La position historique va donc bouger, et pas parce que Barrière et Partouche l’auront décidé. Chaque casino repris par un industriel, chaque concession remportée en 2027 et 2028, déplace le centre de gravité du syndicat vers ceux qui veulent l’ouverture. Le jour où la moitié de la Côte d’Azur expliquera à Bercy qu’elle est prête, l’argument des 65 fermetures ne tiendra plus. Et si le syndicat obtient l’exclusivité qu’il réclame, il l’aura obtenue pour Novomatic, Merkur et Gaming1, qui mettront leur plateforme en ligne le lendemain, pendant que Barrière et Partouche chercheront un fournisseur. Probablement parmi eux.

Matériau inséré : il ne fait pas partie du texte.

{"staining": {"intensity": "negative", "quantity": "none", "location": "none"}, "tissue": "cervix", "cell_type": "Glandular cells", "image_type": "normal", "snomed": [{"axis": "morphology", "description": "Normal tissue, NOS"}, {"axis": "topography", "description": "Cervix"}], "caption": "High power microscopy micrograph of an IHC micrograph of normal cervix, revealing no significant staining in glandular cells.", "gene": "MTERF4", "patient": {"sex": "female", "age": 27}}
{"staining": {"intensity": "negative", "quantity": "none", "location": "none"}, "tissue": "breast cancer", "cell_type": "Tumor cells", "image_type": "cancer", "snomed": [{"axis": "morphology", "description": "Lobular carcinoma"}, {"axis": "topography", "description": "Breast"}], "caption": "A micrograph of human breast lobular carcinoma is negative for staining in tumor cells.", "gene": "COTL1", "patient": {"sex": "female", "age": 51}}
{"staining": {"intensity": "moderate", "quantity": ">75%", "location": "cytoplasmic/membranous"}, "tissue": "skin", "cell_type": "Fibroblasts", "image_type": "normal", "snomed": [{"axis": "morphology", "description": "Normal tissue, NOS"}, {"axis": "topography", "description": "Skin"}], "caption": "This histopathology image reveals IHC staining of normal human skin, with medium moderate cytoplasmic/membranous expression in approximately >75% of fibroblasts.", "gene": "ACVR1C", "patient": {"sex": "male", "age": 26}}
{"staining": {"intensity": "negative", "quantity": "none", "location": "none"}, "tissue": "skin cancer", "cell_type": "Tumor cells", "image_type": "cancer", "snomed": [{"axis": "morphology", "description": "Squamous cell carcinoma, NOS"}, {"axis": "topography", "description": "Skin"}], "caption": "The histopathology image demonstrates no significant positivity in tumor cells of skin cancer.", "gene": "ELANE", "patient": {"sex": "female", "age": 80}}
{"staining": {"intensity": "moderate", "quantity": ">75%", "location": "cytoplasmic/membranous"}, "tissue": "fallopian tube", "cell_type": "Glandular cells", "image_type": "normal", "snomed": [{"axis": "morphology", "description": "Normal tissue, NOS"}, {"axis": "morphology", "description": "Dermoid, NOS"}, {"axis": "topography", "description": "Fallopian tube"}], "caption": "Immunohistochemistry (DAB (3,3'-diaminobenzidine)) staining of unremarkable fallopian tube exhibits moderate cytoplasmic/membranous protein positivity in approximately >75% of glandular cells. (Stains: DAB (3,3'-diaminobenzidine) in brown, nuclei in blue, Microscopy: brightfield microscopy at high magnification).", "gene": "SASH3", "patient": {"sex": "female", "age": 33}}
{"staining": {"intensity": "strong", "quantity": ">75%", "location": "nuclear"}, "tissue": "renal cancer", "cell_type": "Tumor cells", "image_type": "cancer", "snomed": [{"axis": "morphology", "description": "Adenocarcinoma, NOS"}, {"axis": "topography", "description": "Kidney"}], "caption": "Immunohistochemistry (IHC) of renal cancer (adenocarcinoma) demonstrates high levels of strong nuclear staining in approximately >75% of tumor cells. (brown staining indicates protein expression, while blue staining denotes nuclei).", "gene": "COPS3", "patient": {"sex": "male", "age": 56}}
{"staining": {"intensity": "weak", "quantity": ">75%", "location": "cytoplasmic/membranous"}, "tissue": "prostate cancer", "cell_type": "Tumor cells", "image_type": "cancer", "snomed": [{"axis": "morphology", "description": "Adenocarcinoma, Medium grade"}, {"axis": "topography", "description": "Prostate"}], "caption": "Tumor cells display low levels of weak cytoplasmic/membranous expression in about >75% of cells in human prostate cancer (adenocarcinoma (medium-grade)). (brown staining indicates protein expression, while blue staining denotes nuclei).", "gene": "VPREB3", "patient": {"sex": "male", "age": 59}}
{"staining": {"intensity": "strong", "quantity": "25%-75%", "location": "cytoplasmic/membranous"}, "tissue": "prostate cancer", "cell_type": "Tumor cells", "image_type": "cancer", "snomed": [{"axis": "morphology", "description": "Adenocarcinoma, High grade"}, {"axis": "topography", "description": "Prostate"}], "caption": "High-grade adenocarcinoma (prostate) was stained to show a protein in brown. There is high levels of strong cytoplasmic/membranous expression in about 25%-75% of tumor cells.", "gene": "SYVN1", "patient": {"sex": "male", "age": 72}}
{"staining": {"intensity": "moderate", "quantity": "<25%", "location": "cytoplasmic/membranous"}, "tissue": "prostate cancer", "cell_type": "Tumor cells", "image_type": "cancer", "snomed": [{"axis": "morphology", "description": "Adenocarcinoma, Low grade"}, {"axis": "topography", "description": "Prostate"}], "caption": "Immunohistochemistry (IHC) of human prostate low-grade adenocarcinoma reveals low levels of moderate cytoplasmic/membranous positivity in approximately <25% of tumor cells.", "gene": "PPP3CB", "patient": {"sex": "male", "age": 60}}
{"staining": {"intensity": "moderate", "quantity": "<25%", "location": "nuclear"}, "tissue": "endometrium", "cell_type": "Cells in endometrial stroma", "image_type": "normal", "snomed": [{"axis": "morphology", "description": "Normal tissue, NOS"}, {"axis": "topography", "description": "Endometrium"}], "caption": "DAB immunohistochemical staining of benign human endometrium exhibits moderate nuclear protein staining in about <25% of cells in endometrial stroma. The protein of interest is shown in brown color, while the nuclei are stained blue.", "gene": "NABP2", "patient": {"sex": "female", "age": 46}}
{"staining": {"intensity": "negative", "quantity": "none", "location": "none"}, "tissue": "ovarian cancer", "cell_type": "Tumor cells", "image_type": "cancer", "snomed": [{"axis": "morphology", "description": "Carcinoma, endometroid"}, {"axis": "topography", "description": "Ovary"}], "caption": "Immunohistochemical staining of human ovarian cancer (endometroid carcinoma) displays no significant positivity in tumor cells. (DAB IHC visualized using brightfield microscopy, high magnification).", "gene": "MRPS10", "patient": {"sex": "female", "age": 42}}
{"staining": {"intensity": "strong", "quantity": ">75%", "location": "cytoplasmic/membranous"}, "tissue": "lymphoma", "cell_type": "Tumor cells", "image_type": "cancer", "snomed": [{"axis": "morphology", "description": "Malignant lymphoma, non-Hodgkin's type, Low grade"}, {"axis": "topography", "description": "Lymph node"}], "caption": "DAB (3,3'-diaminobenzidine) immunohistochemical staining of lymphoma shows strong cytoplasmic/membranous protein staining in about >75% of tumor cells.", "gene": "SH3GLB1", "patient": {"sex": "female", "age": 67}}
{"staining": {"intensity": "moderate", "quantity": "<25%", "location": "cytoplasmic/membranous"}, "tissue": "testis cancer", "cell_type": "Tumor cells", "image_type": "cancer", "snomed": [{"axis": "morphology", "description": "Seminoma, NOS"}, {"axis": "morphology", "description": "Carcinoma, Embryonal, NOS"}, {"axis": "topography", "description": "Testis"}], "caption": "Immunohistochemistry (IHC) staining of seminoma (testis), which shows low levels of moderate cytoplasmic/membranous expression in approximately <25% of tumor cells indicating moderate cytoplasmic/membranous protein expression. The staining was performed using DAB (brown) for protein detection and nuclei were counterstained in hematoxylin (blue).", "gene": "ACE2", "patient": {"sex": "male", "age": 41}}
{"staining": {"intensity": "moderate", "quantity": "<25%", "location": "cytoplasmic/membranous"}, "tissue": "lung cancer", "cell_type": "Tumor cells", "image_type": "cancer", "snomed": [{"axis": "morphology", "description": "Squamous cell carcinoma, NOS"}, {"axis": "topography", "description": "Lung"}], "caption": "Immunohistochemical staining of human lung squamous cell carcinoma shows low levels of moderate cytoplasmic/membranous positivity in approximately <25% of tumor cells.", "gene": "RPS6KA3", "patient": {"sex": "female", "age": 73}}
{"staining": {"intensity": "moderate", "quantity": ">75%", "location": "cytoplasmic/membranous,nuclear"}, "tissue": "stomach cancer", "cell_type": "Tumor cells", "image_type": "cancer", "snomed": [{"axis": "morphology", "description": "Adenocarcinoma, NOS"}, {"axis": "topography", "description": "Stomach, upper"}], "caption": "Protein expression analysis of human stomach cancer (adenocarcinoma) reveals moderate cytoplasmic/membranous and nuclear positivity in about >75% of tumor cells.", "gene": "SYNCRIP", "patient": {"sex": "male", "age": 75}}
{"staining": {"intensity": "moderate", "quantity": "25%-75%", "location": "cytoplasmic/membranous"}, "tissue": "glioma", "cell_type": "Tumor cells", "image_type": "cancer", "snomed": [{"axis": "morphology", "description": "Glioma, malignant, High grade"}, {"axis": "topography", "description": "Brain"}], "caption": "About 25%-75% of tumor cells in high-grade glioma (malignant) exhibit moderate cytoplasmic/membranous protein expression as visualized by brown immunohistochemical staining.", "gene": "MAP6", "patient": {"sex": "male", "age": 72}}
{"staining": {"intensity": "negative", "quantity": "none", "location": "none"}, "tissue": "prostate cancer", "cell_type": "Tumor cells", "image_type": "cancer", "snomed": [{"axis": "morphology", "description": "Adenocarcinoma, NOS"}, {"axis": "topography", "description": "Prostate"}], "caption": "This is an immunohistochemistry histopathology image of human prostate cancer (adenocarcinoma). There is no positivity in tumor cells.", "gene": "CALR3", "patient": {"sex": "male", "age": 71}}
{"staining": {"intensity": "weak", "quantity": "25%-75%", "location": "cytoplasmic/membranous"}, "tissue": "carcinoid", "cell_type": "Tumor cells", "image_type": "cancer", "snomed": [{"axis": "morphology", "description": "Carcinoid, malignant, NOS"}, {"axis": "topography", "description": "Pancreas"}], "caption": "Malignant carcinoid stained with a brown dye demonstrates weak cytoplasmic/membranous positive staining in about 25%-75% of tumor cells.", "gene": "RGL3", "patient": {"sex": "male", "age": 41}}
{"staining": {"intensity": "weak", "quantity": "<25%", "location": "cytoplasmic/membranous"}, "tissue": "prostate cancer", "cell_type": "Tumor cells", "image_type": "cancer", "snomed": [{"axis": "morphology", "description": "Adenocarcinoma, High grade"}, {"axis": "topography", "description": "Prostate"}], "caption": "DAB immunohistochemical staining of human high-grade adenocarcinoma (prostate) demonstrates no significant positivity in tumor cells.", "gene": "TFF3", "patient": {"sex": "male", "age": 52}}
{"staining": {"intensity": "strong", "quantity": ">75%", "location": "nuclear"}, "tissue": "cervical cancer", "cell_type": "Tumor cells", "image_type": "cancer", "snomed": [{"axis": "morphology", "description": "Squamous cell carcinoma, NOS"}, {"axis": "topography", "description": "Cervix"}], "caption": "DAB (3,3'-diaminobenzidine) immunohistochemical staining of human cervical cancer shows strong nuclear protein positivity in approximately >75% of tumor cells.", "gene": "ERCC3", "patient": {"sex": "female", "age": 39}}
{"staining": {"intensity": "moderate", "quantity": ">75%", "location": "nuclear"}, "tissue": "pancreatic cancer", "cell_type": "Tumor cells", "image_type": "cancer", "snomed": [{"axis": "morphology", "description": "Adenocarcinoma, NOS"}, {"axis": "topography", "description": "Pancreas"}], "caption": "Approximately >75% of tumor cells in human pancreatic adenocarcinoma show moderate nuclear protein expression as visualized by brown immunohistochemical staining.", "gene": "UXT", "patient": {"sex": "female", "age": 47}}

Le syndicat a gagné deux ans en 2024. Ses membres historiques n’en ont rien fait. Ses nouveaux membres ont utilisé ce temps pour entrer dans la place, agrément en main.

Le 25 avril 2027, la concession de Lille arrive à terme. Cinquième casino de France, 54,18 millions, en léger repli. Si un dossier étranger se présente, la question ne sera plus de savoir laquelle des deux familles l’emporte. Elle sera de savoir si l’une des deux est encore dans la course.

Barrière et Partouche ont eu vingt ans pour se préparer à la concurrence. Elle est là.